▶ _What you will do_
Show, from the records below, all lines that contain the word "page".
Start of Supplied entries
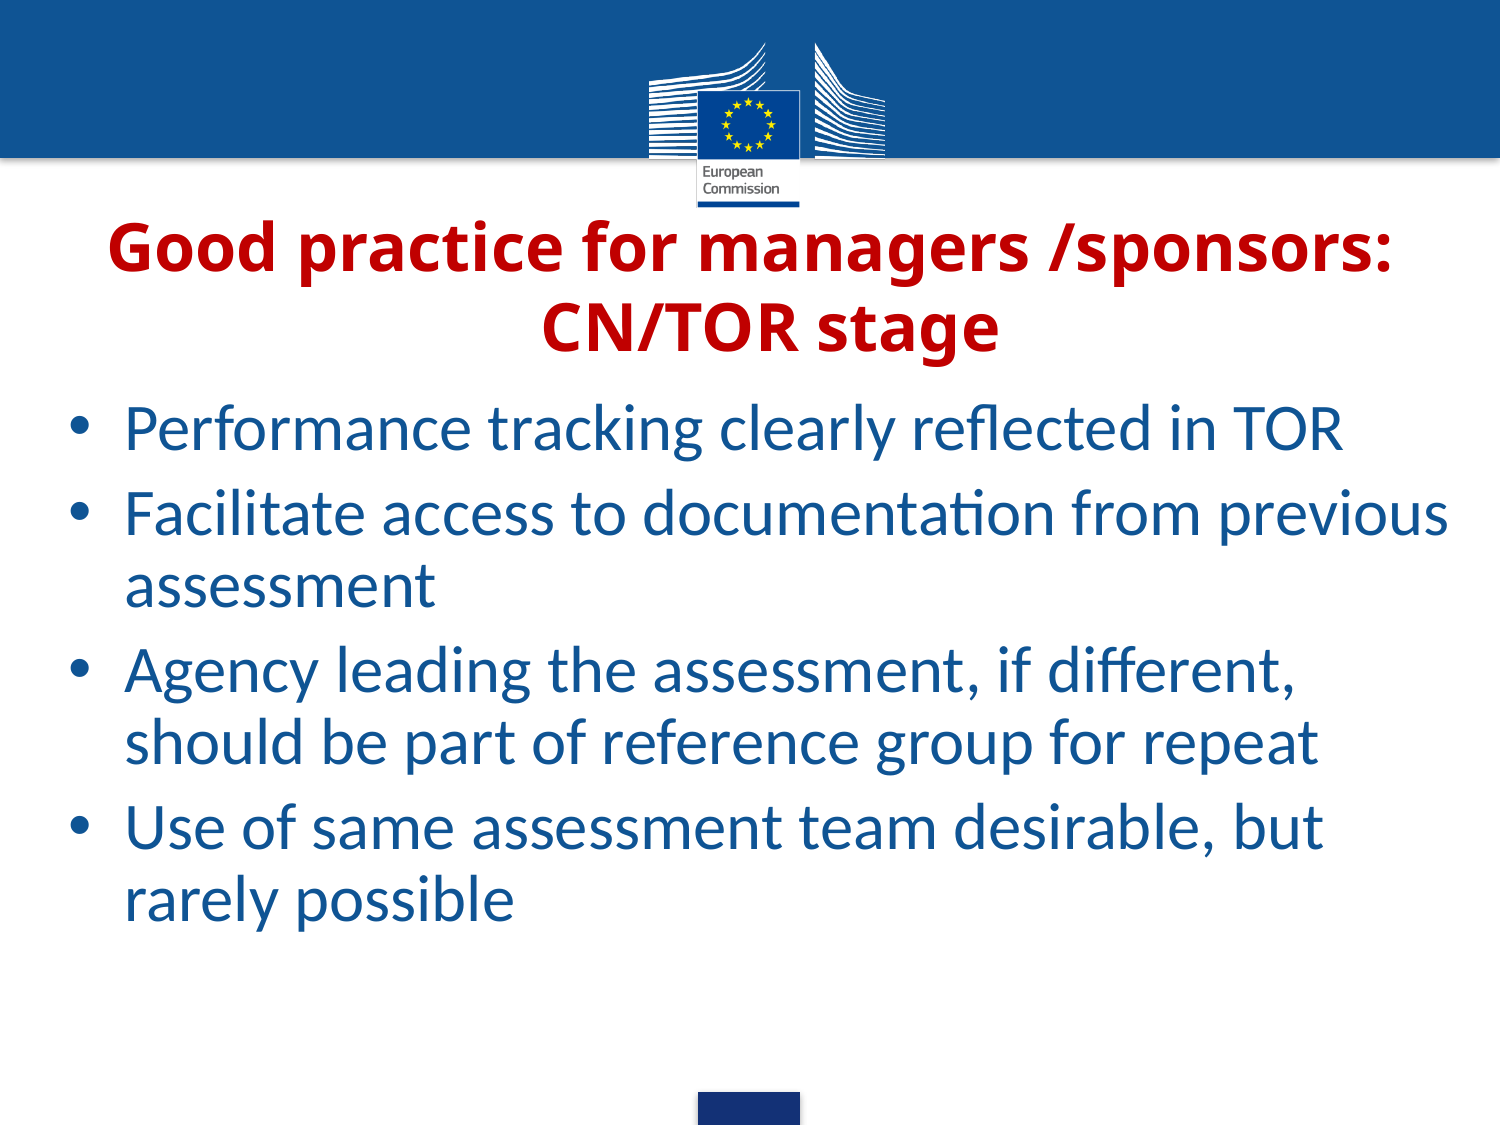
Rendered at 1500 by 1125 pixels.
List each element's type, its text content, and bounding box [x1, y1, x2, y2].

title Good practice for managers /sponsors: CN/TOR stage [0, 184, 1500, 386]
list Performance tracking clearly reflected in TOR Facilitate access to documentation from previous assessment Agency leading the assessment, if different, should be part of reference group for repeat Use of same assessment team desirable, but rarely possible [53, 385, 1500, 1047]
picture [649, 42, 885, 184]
End of Supplied entries
Start of Supplied entries
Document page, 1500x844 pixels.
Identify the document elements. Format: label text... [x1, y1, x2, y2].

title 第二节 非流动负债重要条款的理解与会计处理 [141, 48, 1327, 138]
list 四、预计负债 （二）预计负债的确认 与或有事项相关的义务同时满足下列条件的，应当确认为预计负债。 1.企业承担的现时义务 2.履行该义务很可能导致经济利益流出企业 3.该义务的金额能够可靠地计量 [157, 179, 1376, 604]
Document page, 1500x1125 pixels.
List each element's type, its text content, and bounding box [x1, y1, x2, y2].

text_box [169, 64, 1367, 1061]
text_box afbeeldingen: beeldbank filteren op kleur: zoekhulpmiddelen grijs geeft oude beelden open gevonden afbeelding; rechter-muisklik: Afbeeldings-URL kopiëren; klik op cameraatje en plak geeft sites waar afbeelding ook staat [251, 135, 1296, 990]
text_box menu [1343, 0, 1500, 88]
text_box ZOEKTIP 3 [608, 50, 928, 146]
End of Supplied entries
Start of Supplied entries
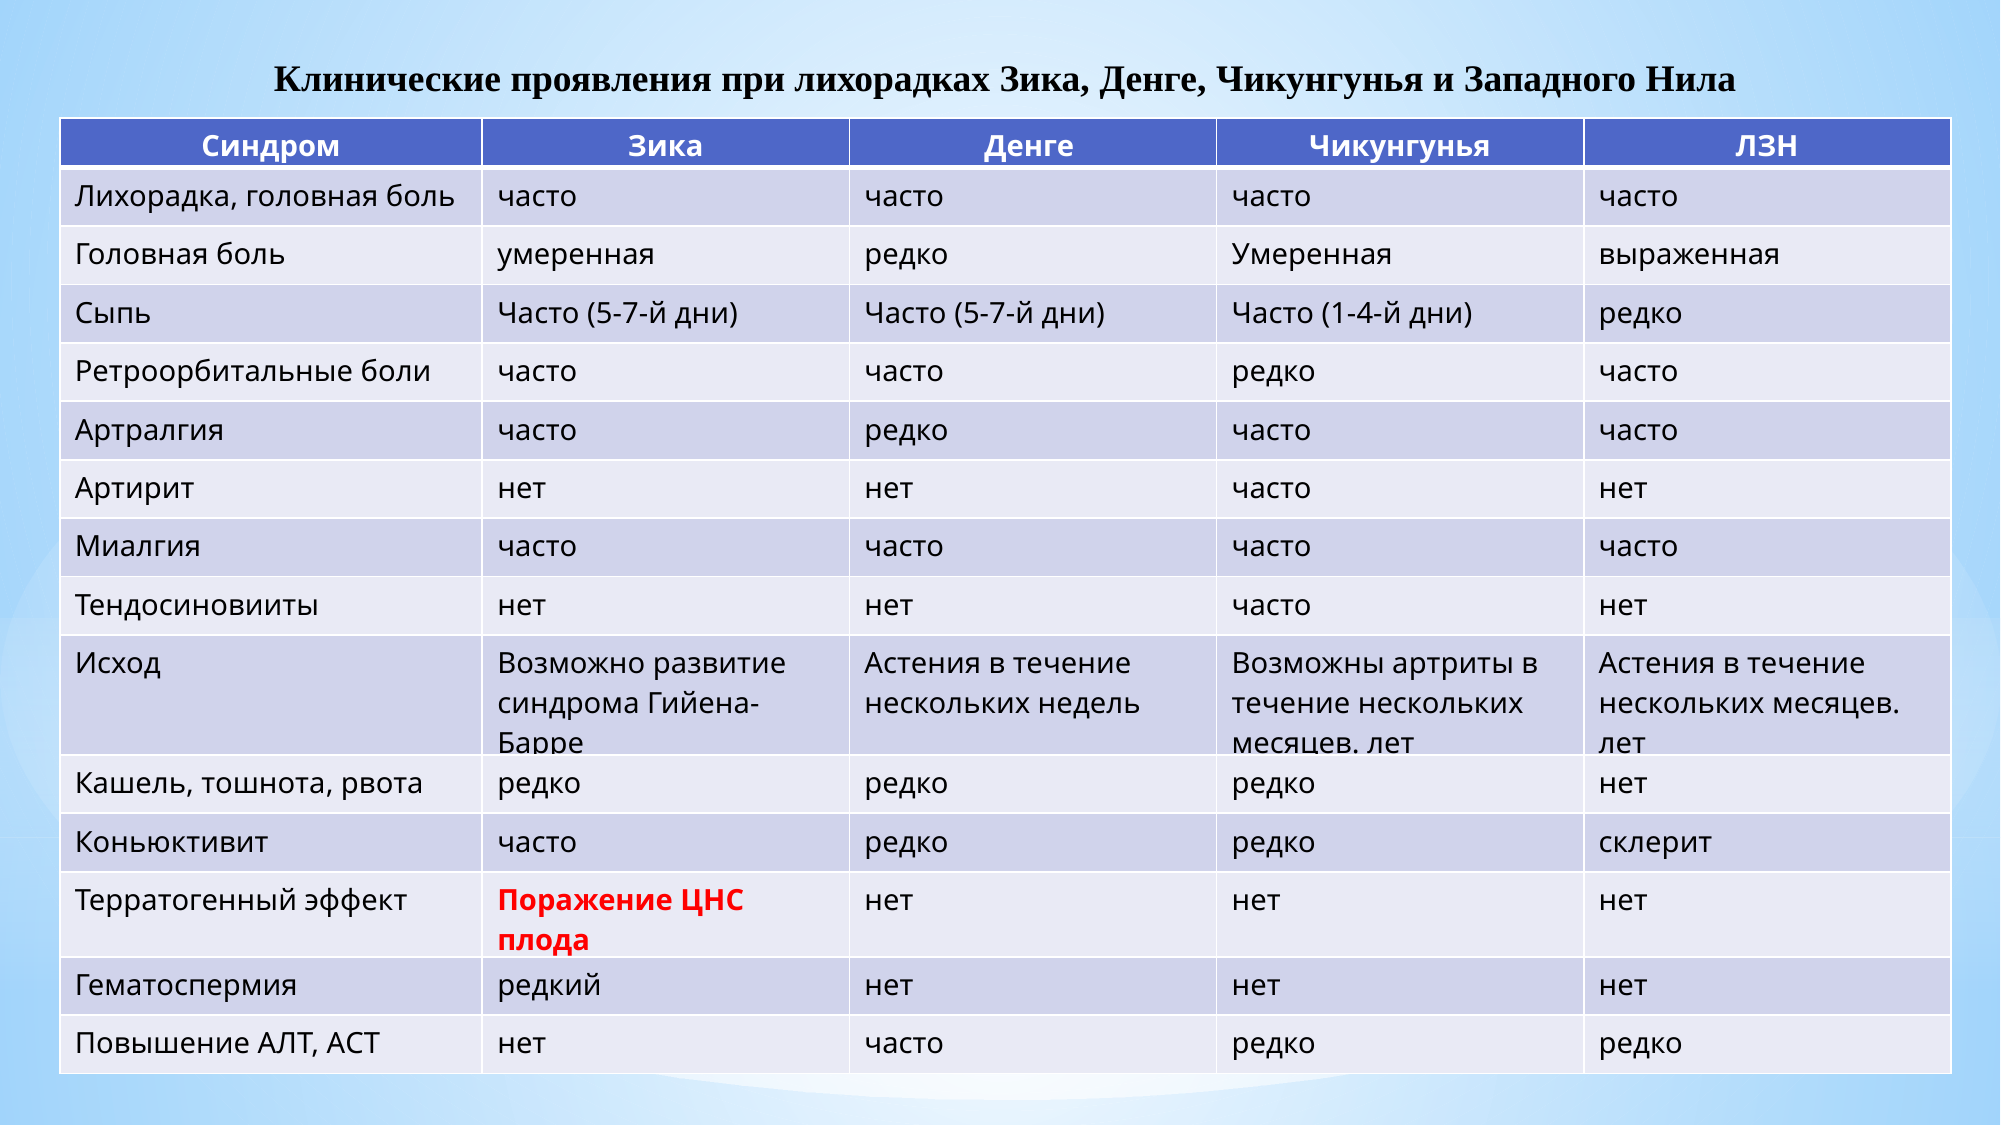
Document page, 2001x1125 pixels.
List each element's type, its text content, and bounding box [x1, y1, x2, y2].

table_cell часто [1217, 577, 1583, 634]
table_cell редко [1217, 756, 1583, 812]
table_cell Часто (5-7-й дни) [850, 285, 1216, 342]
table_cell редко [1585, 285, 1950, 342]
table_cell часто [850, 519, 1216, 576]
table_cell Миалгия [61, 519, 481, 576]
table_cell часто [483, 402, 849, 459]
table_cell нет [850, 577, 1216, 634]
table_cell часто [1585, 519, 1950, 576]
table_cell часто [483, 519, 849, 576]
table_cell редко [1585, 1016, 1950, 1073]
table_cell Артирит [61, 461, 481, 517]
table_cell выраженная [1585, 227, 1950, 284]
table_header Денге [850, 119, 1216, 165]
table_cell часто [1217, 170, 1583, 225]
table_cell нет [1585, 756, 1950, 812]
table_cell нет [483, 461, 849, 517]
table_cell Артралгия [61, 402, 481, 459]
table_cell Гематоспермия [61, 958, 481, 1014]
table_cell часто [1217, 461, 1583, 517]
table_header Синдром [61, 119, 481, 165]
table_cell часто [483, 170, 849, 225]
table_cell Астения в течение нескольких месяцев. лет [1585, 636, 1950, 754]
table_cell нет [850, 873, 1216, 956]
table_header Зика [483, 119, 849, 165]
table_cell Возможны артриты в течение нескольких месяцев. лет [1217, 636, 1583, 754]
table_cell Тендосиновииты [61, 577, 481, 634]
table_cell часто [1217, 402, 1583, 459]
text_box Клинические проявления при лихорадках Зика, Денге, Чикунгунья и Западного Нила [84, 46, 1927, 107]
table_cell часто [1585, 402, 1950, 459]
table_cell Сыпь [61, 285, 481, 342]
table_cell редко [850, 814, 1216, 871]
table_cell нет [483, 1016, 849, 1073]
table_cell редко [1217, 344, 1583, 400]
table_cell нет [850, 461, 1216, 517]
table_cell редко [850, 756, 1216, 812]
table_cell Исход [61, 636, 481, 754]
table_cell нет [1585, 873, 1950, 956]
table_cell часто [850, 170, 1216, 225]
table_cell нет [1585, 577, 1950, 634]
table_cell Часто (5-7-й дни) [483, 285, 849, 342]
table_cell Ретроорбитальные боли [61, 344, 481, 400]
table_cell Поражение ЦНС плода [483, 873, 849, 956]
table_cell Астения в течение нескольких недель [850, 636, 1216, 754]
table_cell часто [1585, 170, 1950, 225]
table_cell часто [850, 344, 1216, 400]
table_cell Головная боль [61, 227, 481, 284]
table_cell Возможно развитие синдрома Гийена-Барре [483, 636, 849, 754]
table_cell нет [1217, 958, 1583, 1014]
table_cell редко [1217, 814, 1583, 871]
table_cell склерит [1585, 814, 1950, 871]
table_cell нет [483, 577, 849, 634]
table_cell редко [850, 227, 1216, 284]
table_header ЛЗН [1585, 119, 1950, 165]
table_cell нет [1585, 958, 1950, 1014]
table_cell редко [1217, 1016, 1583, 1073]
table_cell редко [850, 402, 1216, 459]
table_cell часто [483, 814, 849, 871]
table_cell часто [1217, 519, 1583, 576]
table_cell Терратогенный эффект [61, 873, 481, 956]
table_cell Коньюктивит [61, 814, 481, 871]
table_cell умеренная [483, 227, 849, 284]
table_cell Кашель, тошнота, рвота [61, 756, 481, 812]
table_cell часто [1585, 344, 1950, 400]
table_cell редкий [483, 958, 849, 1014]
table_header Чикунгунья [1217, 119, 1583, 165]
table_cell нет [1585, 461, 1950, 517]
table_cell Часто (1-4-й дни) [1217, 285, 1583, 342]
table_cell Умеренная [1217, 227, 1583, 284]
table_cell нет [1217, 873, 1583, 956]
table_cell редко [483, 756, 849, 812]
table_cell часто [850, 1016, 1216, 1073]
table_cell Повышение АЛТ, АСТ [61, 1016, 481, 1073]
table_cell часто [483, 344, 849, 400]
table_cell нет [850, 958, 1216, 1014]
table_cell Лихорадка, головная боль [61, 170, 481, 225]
End of Supplied entries
▶ _Written response_
Document page, 1500x844 pixels.
Document page, 1500x1125 pixels.
Document page, 2001x1125 pixels.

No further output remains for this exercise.